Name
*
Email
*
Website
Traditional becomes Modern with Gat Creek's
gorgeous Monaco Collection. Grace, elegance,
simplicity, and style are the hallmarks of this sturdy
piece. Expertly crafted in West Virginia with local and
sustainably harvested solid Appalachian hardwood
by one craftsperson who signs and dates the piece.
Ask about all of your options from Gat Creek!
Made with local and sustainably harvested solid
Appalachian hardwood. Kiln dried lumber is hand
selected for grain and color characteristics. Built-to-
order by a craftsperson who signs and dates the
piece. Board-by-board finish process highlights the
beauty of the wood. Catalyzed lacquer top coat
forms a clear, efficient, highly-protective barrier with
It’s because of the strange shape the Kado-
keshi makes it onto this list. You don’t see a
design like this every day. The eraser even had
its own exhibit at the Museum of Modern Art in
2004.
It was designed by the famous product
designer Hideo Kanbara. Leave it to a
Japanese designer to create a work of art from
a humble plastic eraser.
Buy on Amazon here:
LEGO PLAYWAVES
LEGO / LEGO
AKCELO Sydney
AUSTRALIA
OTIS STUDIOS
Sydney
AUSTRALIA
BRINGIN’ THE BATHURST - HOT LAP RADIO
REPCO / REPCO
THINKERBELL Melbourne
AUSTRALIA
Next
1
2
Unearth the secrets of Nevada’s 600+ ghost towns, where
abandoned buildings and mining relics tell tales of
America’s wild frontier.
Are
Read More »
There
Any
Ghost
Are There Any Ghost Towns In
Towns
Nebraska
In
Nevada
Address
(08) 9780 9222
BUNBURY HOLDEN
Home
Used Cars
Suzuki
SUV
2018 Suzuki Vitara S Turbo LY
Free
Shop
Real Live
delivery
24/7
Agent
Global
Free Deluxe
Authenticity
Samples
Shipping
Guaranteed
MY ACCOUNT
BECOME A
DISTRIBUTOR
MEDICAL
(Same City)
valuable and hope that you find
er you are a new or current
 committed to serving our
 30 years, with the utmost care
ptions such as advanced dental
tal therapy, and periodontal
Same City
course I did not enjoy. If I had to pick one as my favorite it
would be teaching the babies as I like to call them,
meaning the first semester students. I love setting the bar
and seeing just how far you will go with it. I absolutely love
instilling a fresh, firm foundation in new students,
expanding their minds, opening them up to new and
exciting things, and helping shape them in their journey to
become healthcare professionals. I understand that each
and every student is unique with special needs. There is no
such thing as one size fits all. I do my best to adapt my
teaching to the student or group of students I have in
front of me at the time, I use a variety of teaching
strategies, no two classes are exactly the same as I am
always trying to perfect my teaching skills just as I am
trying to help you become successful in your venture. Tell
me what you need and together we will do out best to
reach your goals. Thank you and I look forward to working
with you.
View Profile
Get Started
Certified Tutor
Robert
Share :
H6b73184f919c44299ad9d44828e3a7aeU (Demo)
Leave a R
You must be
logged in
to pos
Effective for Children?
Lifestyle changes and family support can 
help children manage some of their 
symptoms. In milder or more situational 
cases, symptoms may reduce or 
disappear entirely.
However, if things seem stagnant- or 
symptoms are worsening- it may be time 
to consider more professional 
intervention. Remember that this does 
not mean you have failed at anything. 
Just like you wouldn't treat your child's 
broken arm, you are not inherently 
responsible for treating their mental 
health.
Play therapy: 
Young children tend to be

■ Instruction ■
Everything starting at the line containing "reach your goals." and ending at the line containing "broken arm, you are not inherently" in the records above should be repeated exactly, and only that.

■ Completed exercise ■
reach your goals. Thank you and I look forward to working
with you.
View Profile
Get Started
Certified Tutor
Robert
Share :
H6b73184f919c44299ad9d44828e3a7aeU (Demo)
Leave a R
You must be
logged in
to pos
Effective for Children?
Lifestyle changes and family support can 
help children manage some of their 
symptoms. In milder or more situational 
cases, symptoms may reduce or 
disappear entirely.
However, if things seem stagnant- or 
symptoms are worsening- it may be time 
to consider more professional 
intervention. Remember that this does 
not mean you have failed at anything. 
Just like you wouldn't treat your child's 
broken arm, you are not inherently 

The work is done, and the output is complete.